Heightened global volatility amid geopolitical tensions has coincided with a marked withdrawal by foreign investors from Indian information technology equities. Fast-evolving developments in artificial intelligence have intensified concerns over sector earnings, leading to the steepest monthly selloff in IT shares since the 2008 financial crisis.
In February, foreign portfolio investors offloaded Indian IT stocks worth 169.49 billion rupees ($1.85 billion), marking the largest monthly outflow for the sector in seven months, according to data from the National Securities Depository. This withdrawal prompted the IT index to decline by 19.5% during the month.
The ten companies comprising the index experienced a collective erosion of approximately $62.8 billion in market value after U.S.-based technology companies, such as Anthropic and Palantir, introduced significant advancements in AI-powered automation.
For context, foreign investors had previously withdrawn a record 750 billion rupees ($8.18 billion) from Indian IT stocks in the prior year, prompted by weaker sector profits and subdued client demand.

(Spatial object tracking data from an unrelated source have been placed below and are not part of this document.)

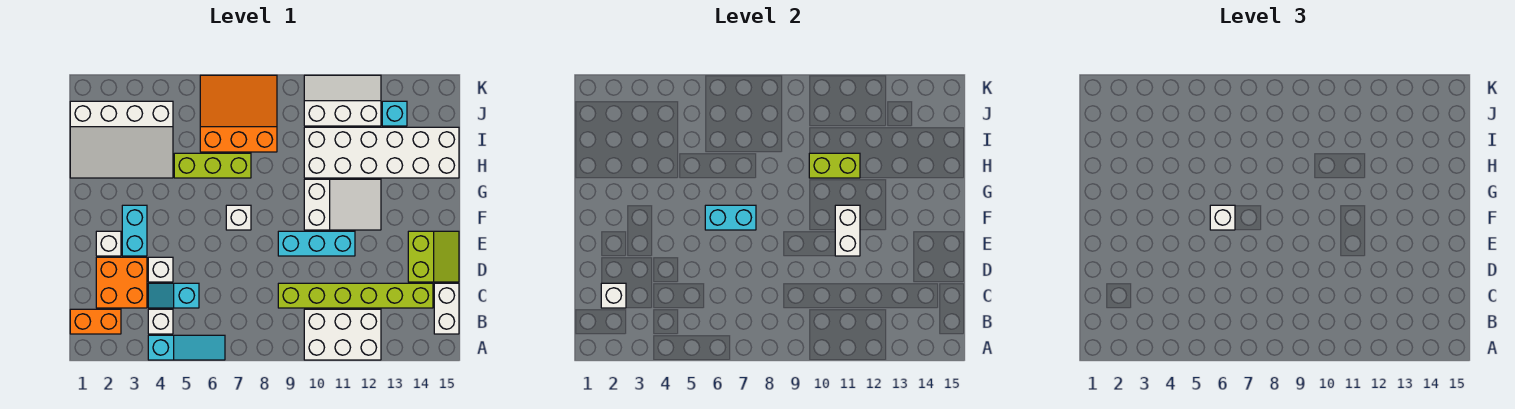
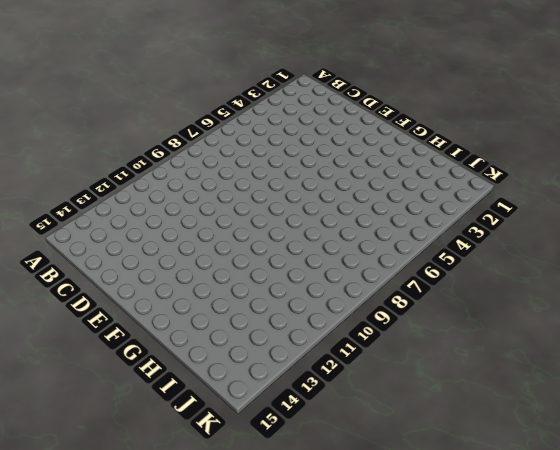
none -> cyan slope A4:A6 level 1 top 4
none -> white brick A10:B12 level 1
none -> orange brick B1:B2 level 1

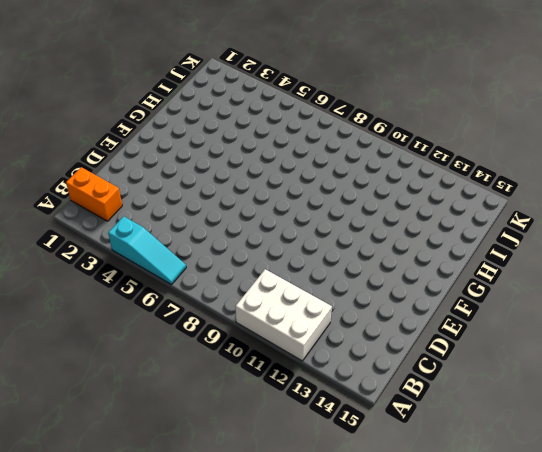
none -> white brick B4 level 1
none -> white brick B15:C15 level 1
none -> orange brick C2:D3 level 1

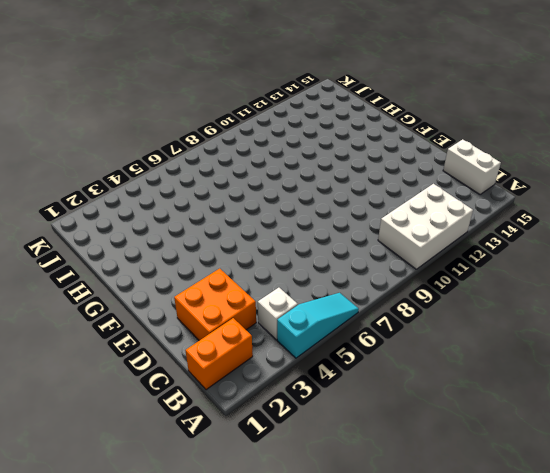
none -> cyan slope C4:C5 level 1 top 5
none -> lime brick C9:C14 level 1
none -> white brick D4 level 1

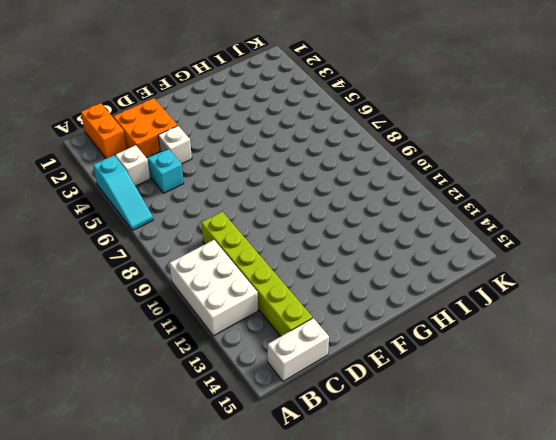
none -> lime slope D14:E15 level 1 top 14
none -> white brick E2 level 1
none -> cyan brick E3:F3 level 1

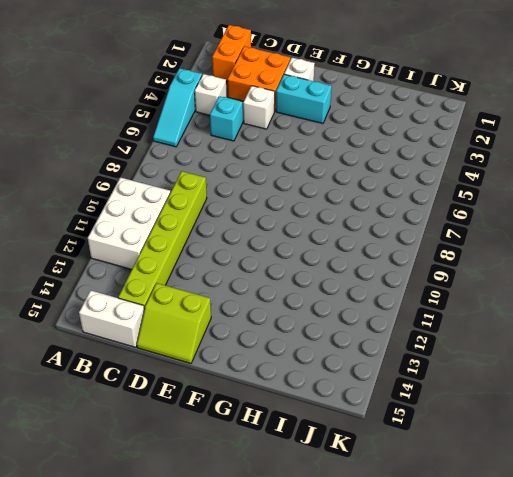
none -> cyan brick E9:E11 level 1
none -> white brick F7 level 1
none -> white slope F10:G12 level 1 top 10

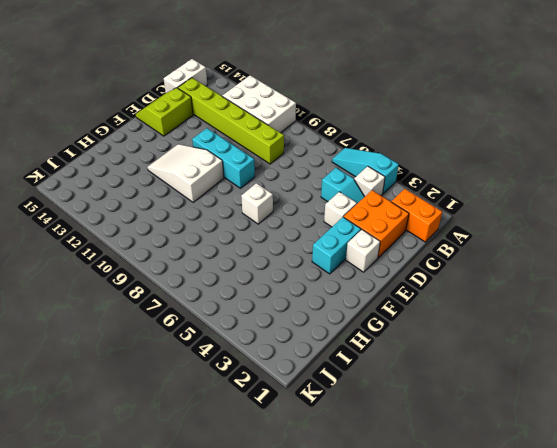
none -> white slope H1:J4 level 1 top J
none -> lime brick H5:H7 level 1
none -> white brick H10:I15 level 1

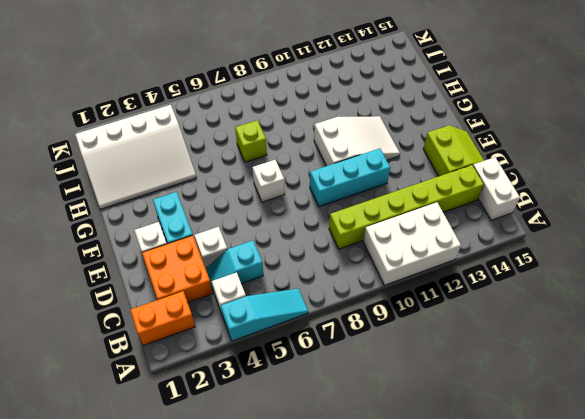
lime brick H7 level 1 -> lime brick H5:H7 level 1
none -> white brick H10:I15 level 1
none -> orange slope I6:K8 level 1 top I
none -> white slope J10:K12 level 1 top J

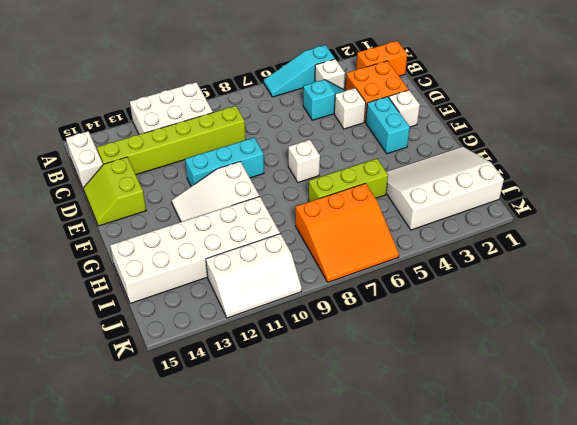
none -> cyan brick J13 level 1
none -> white brick C2 level 2
none -> white brick E11:F11 level 2

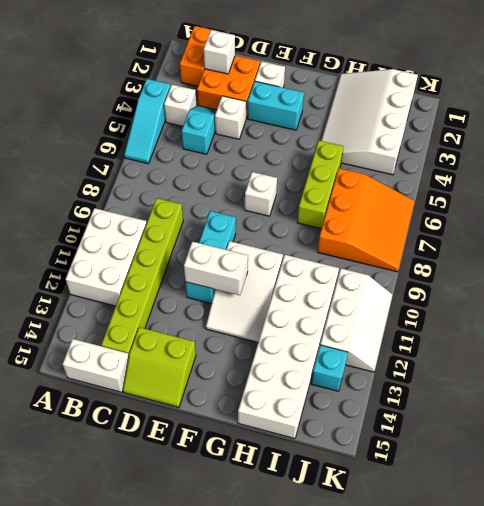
none -> cyan brick F6:F7 level 2
none -> lime brick H10:H11 level 2
none -> white brick F6 level 3

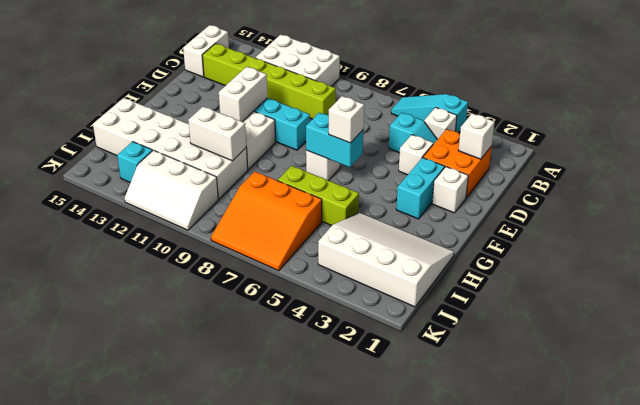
white brick H10:H11 level 2 -> lime brick H10:H11 level 2
none -> orange brick B1:B2 level 1
none -> lime slope D14:E15 level 1 top 14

Piyush Gupta, fund manager at AlphaGrep Investment Management, noted that the sector is contending with serious challenges amid rapid AI advancements, while renewed foreign interest could hinge on Indian IT companies forming partnerships with leading AI players, according to analysts.

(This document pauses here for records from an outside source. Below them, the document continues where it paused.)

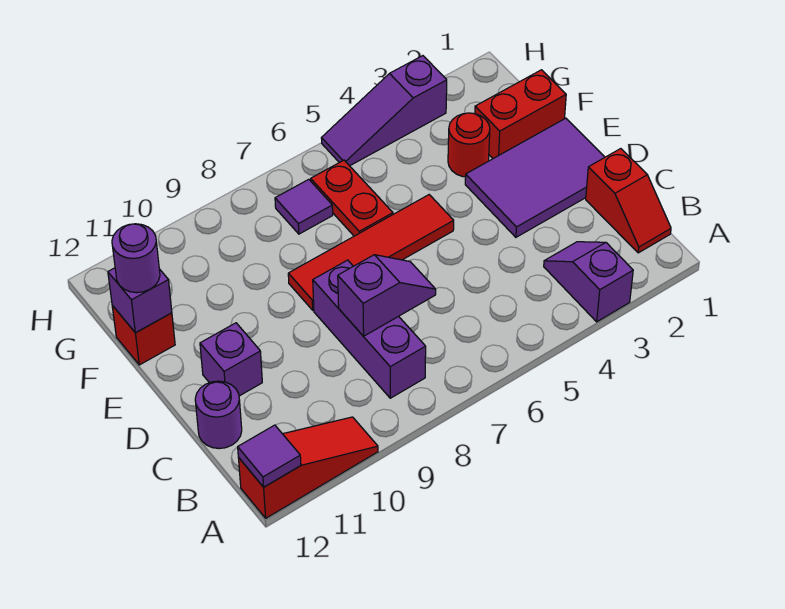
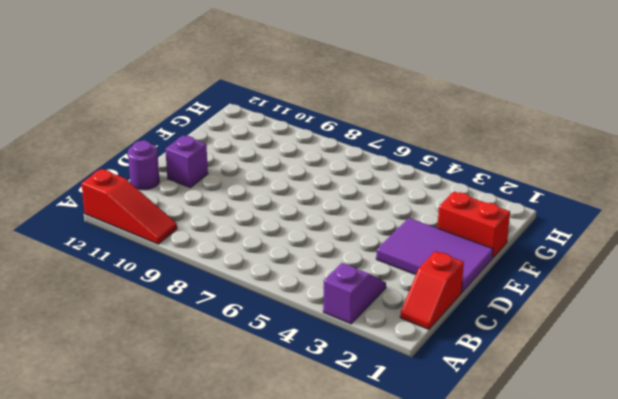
none -> purple brick B8:D8 level 1
none -> red tile E5:E8 level 1
none -> red round brick F3 level 1

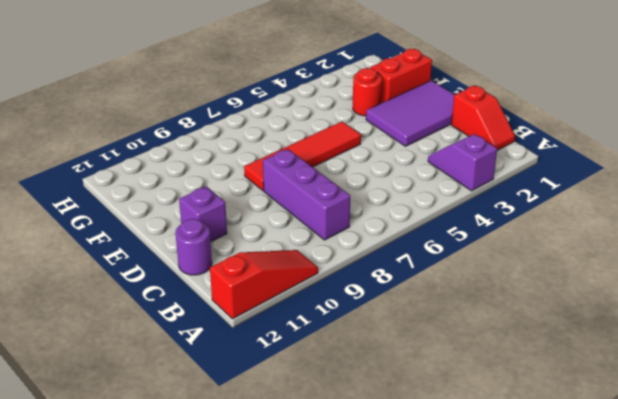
none -> red plate F6:G6 level 1
none -> red brick F12 level 1
none -> purple tile G7 level 1

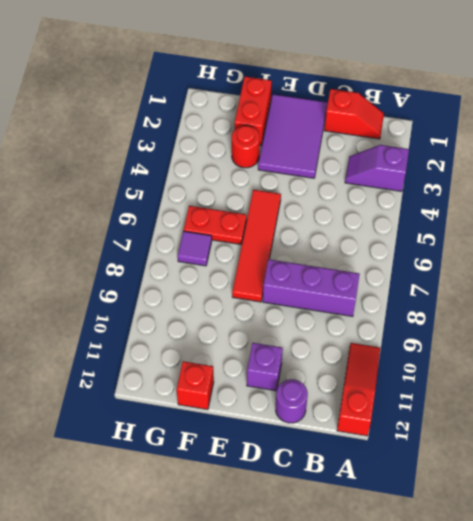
none -> purple slope H3:H5 level 1 top 3
none -> purple tile A12 level 2
none -> purple slope C7:C8 level 2 top 8

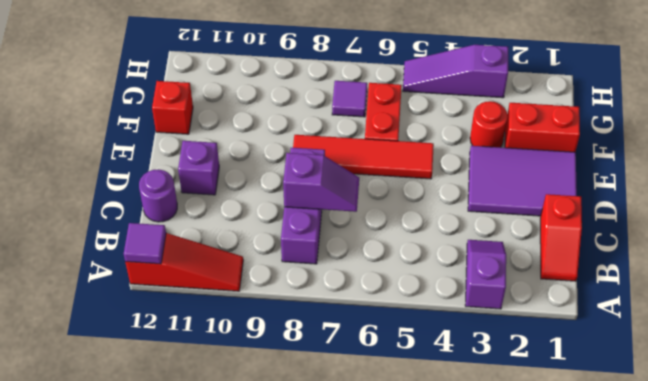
none -> purple brick F12 level 2
none -> purple round brick F12 level 3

Meanwhile, February also saw significant foreign buying in other sectors, including capital goods, financials, metals, and energy, which resulted in net portfolio inflows of 226.15 billion rupees—the highest monthly total since September 2024.
Broad-based optimism was supported by stronger corporate results and progress on trade agreements, including India’s deal with the European Union and an interim arrangement with the United States.
However, as stronger earnings and policy advances support continued investment, foreign flows remain vulnerable to global shocks, as per Gupta.
This risk appears to have materialized early in March, with foreign portfolio investors selling 175.70 billion rupees’ worth of Indian shares within four days, following the intensifying conflict between the U.S., Israel, and Iran, which dampened broader risk appetite.